# Mavs already off to the races again



## benfica (Jul 17, 2002)

Already blowing away the Blazers. Very impressive offense and D. is doing well to.


----------



## ChiBron (Jun 24, 2002)

Huh?? Just checked out the score and the blazers lead 14-10.


----------



## benfica (Jul 17, 2002)

*Check the score again*

The Mavs are leading, wait to Shawn bradley starts lighting it up.


----------



## <<<D>>> (Jul 15, 2002)

UPDATE: Blazers 35 Mavs 22 2nd qtr
This game is far from over and you get the sense that the Mavs are slowly building momentum right now. Blazers are just blowing up from the field, Bradley the STILT WONDER is bringing down some boards aggresively..
The Diggler will bring the Mavs back, you can see it happening....
we'll see what happens in a few, but this game is GOOD!!!


----------



## benfica (Jul 17, 2002)

*Somebody must really be playing some major D. on Nash*

is it Pippen? Nash has not gotten out of the gate yet.


----------



## benfica (Jul 17, 2002)

*Bradley is starting to light it up now.*

Just made a nasty dunk.


----------



## <<<D>>> (Jul 15, 2002)

At the half - Mavs 34 Blazers 38
The Diggler has lead them back, hitting some huge 3-Balls


----------



## benfica (Jul 17, 2002)

*Looks like the Mavs are playing really poorly*

and only down by 4.

Nash is 0-5
Finley is 5-12 with 5 TO
W. Williams is 1-6
A. Griffin has 0 across

You can only contain Nash for so long, expect Nash to come out in the second half shooting.


----------



## NBA_Purist (Nov 10, 2002)

I agree, you can only hold this high powered offense for so long


----------



## tinygiant (Sep 10, 2002)

Interesting to see that the Mavs won such a low scoring game. Can anyone who saw the game tell me, did the Mavs play good defence or were the Blazers just terrible?


----------



## benfica (Jul 17, 2002)

*Looking at the boxscore*

I would say that the Mavs must havbe played some mean defense.

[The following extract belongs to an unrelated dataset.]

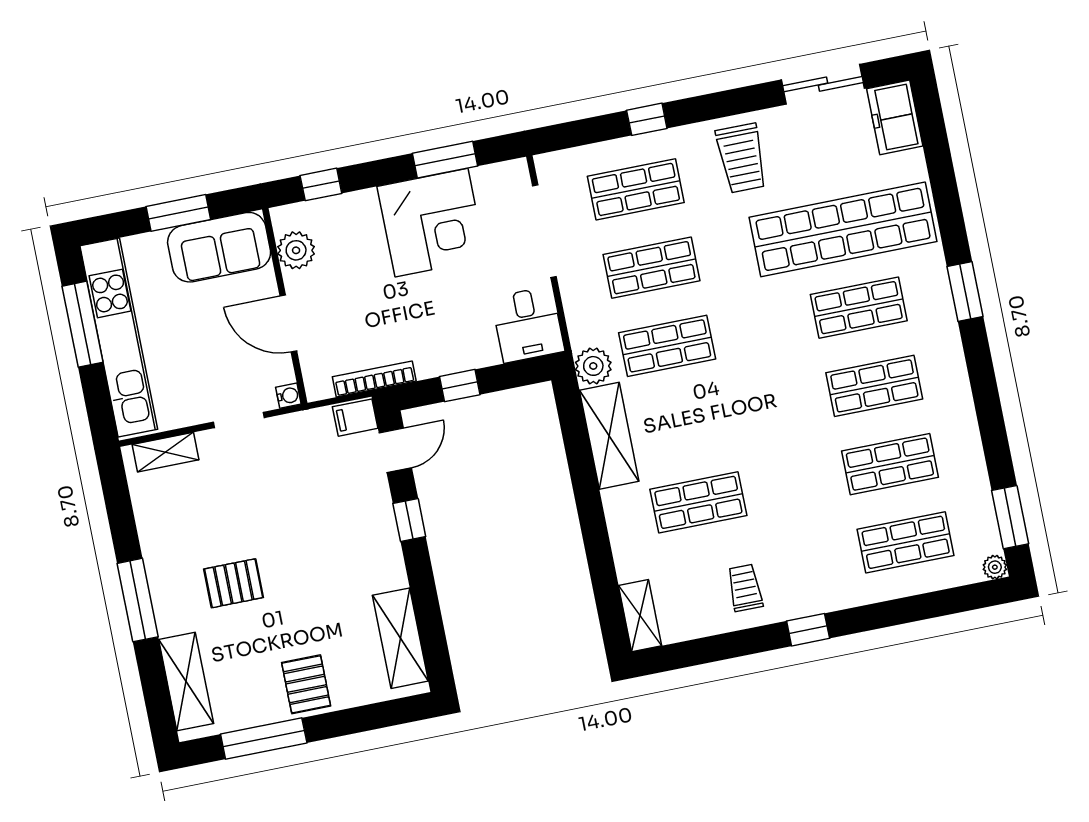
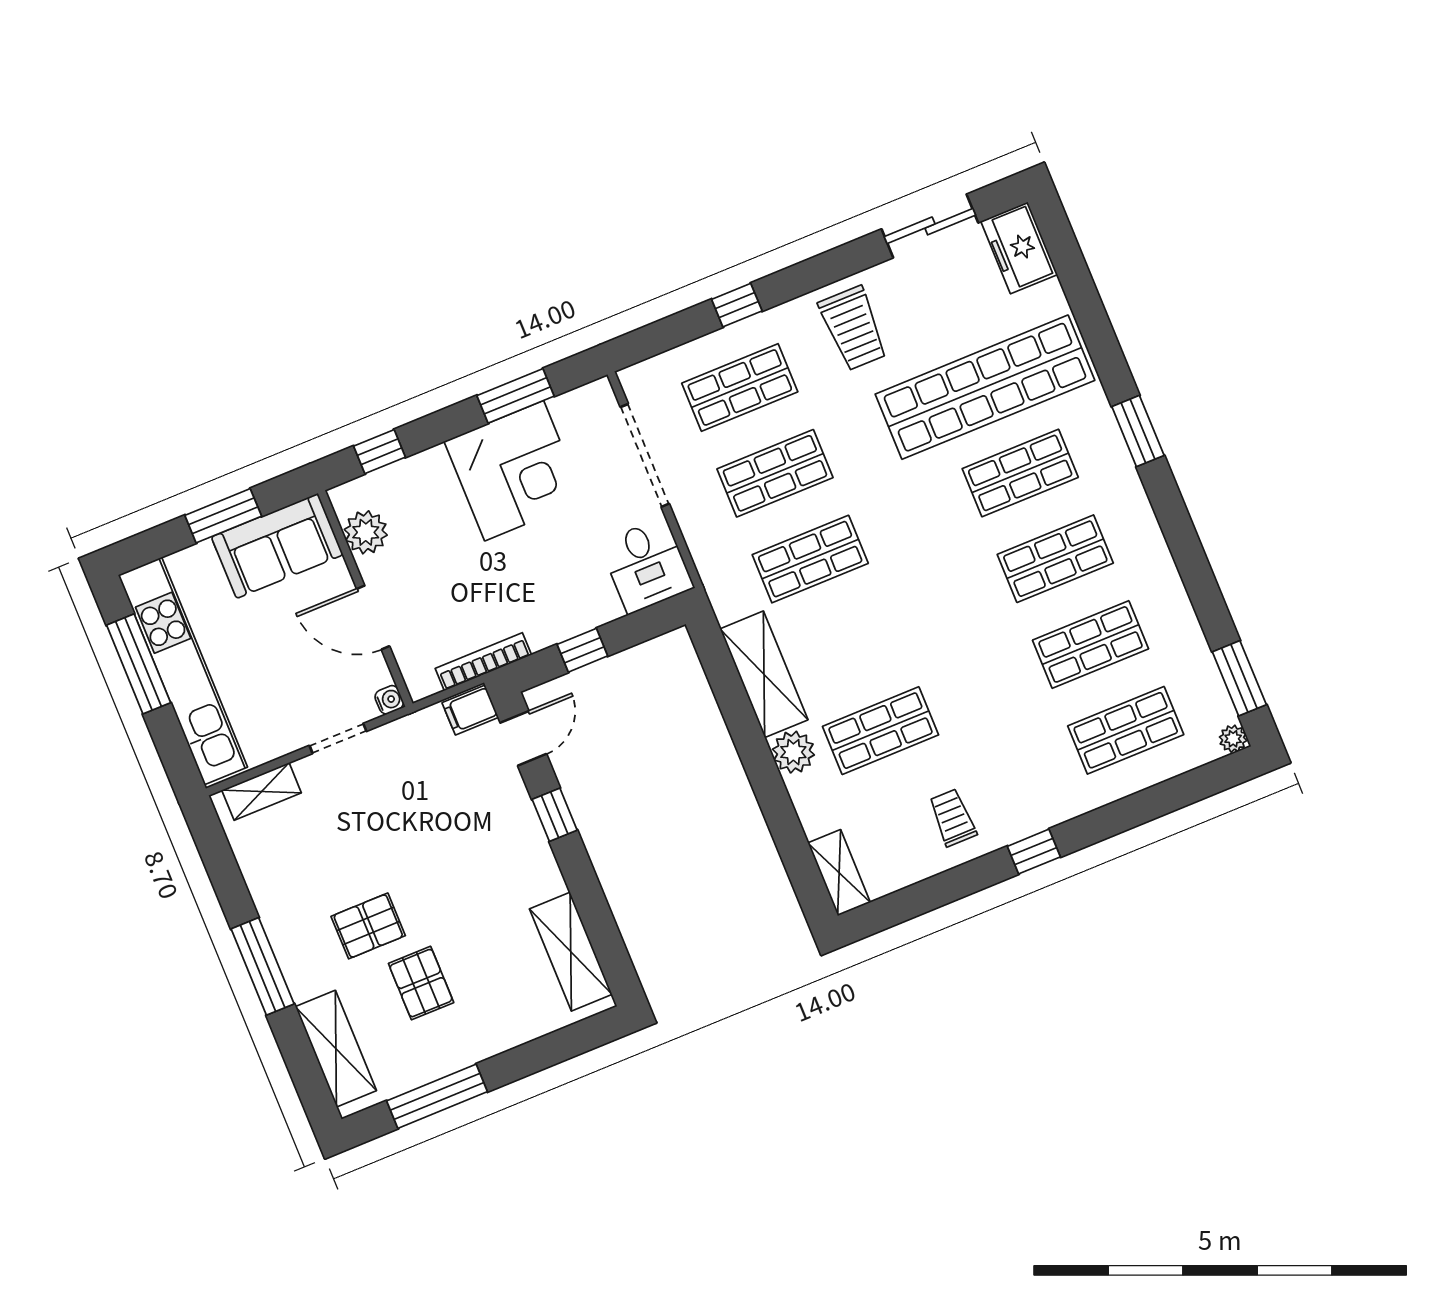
plant: (593, 366) -> (793, 752), moved
pallet: (306, 684) -> (421, 983), moved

The Mavs had 16 steals, with the Dirkster with 6. No longer can anyone say that Dirk doesn't play defense.

Dirk had 17 rebs and Bradley had 18.

Looked like great defensive effort by the Mavs.

If anyone saw the game, please gives us your input.


----------



## Petey (Aug 23, 2002)

What a solid comeback.

-Petey


----------



## RangerC (Sep 25, 2002)

I watched most of the game (flipped between that, MNF, and the Warriors game). Dallas was playing zone most of the time and it was pretty effective (Dirk is a much better defender in a zone than matching up 1v1, and Bradley also benefited from not having to directly guard anyone). Wallace couldn't hit anything for Portland in the second half and that really turned the game around. Shawn Bradley played very well; probably his best game in 2 years; he was extremely active and didn't bog down the offense. Dirk hit some big shots down the stretch and looked like an MVP candidate. The only bad sign for Dallas was the decline their offense suffered when Nash came out (Avery Johnson was essentially worthless).


----------